Miladin wurde auch kein Hausarrest auferlegt. Er hat lediglich die Verpflichtung, sich regelmäßig bei der nächsten Polizeidienststelle zu melden. Das bedeutet, dass er sich frei bewegen kann.
Zur Erinnerung: Am 20. Juni verletzte Ibro Miladin im Zentrum von Sarajevo, vor dem Hotel Evropa, Timur Keketović, einen mehrfachen Wiederholungstäter.
- Keketović hat einen Bekannten von mir geschlagen, der mit mir am selben Tisch saß. Ich sah, dass sie bewaffnet waren, und wir alle wissen, wer diese Personen sind. Ich war in Gefahr.

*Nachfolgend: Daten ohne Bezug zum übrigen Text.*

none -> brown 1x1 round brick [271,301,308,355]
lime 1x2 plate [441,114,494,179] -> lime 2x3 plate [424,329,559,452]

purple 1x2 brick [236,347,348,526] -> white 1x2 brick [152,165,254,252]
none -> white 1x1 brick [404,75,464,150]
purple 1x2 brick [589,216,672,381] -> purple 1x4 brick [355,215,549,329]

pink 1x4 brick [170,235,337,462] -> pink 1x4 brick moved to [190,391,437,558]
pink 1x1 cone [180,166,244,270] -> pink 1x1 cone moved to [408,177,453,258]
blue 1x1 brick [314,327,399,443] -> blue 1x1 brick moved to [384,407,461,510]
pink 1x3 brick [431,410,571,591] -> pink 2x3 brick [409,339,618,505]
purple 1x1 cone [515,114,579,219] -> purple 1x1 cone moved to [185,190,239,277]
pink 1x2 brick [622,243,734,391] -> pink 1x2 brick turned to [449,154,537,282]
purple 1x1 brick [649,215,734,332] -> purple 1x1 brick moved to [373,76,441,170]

Und es stimmt nicht, dass dort Abiturienten waren. Als das geschah, war niemand da, ich hatte nicht die Absicht, Gefahr zu verursachen - sagte Ibro Miladin unmittelbar nach seiner Festnahme, bei der Anhörung zur Festlegung der Haft.
Die Identität von Miladins Bekanntem wurde bis heute nicht geklärt. Istraga erfährt jedoch, dass zu diesem Zeitpunkt ein gewisser Boki bei Miladin saß, der einer der Haupt-Hacker von Edin Gačanin Tito ist. Miladin und Boki lebten in den letzten Jahren zwischen Sarajevo und Dubai.

Harun Sadiković, Dženis Kadrić, Ibro Miladin und Edin Gačnin Tito
Ibro Miladin ist ein ehemaliges Mitglied der Föderalen Polizeibehörde. Er lernte den Anführer eines der größten Drogenkartelle der Welt im September 2016 kennen. Damals weilte Edin Gačanin in Sarajevo, und Ibro Miladin und vier weitere Mitglieder der FUP kümmerten sich um seine Sicherheit.
Gačanin wohnte damals im Hotel „Novotel“, und die Autos für ihn und seine Begleitung wurden vom Geschäftsmann aus Sarajevo Gordan Memija gemietet, der Gačanin auch am Flughafen empfing.
Edin Gačanin Tito reiste während seines Besuchs in Bosnien und Herzegowina nach Kroatien, wo er Kontakte zu Personen hatte, die Teil seines Kartells sind.
Memija und Miladin
Neben Miladin waren Dražen Čobović, Senad Kadić, Aldin Ćatić, Emir Druškić und Dženis Kadrić unter den Spezialkräften, die Tito bewachten. Čobović, Miladin und Kadrić verließen daraufhin die FUP und zogen nach Dubai, wo sie Edin Gačanin Tito bewachten.
Dražen Čobović gab seine Tätigkeit jedoch sehr schnell auf, während Ibro Miladin und Dženis Kadrić Tito treu blieben. Während sie Leibwächter von Edin Gačanin Tito waren, standen Miladin und Čobović dem Geschäftsmann Gordan Memija und seinem Paten, dem derzeitigen Außenminister von Bosnien und Herzegowina, Elmedin Konaković, nahe.
Konaković, Dražen Čobović und Memija während eines Besuchs in Mekka
Vier Leibwächter von Tito waren, wie wir sagten, Mitglieder der FUP. Diese Spezialeinheit wurde persönlich von Edin Gačanin Tito ausgestattet, und die Spenden gingen über den ehemaligen Föderalen Innenminister Aljoša Čampara.
Obwohl es bei der Staatsanwaltschaft von Sarajevo eine Akte über die von Edin Gačanin der FUP gespendeten Uniformen gab, wurde alles sehr schnell vertuscht.